On top of that, the tech giant is making huge profits.

In recent years, the company’s annual revenue was not far from $100bn, which I find an amazing number.

Created using TradingView

However, notice that in the above chart the total income – although still large – has actually decreased.

That could reflect risks such as increased competition from price-competitive Asian phone companies, and rising costs from disrupted supply chains. I think both remain risks to Apple’s profits.

However, at the right price I would like to own a share. Its target market is large and it enjoys what Warren Buffett (Apple’s largest shareholder) calls a ‘moat’: competitive advantages such as its brand and proprietary technology.

But before I start buying shares in what I think is very good businessI think it would be great too investment. A large part of that would depend on what I pay for the share. A big business does not mean a big investment.

Therefore, from day one investors need to understand some basic valuation concepts.
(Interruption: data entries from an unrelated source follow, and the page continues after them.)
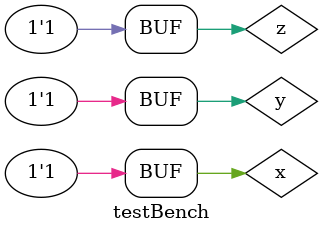
<source format=v>
module Decoder(d, x, y, z);
	input x, y, z;
	output [7:0] d;

	and a0(d[0], ~x, ~y, ~z);
	and a1(d[1], ~x, ~y, z);
	and a2(d[2], ~x, y, ~z);
	and a3(d[3], ~x, y, z);
	and a4(d[4], x, ~y, ~z);
	and a5(d[5], x, ~y, z);
	and a6(d[6], x, y, ~z);
	and a7(d[7], x, y, z);
endmodule

module FAdder(s, c, x, y, z);
	input x, y, z;
	output s, c;
	wire [7:0] d;
	Decoder d0(d, x, y, z);
	assign
		s = d[1] | d[2] | d[4] | d[7],
		c = d[3] | d[5] | d[6] | d[7];
endmodule

module testBench;
	reg x, y, z;
	wire s, c;

	FAdder fa(s, c, x, y, z);

	initial
	begin
		$monitor($time, "\t x=%b\ty=%b\tz=%b\ts=%b\tc=%b", x, y, z, s, c);
		x = 1'b0; y = 1'b1; z = 1'b0;
		#5 x = 1'b1; y = 1'b0; z=1'b1;
		#10 x = 1'b1; y = 1'b1; z = 1'b1;
	end
endmodule

</source>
For example, Apple’s stock price is currently 40 times annual earnings per share. That’s too high for my taste and explains why I have no plans to buy the share. It is also nearing its highest level in years.

Created using TradingView

Step 3: start building a share portfolio

Now that I have been able to understand such concepts, I think that a new investor may be ready to make a shopping list and start buying stocks.

One simple but important risk management principle is diversification and £500 is enough to spread options over several different stocks.

Now the important question is: which ones?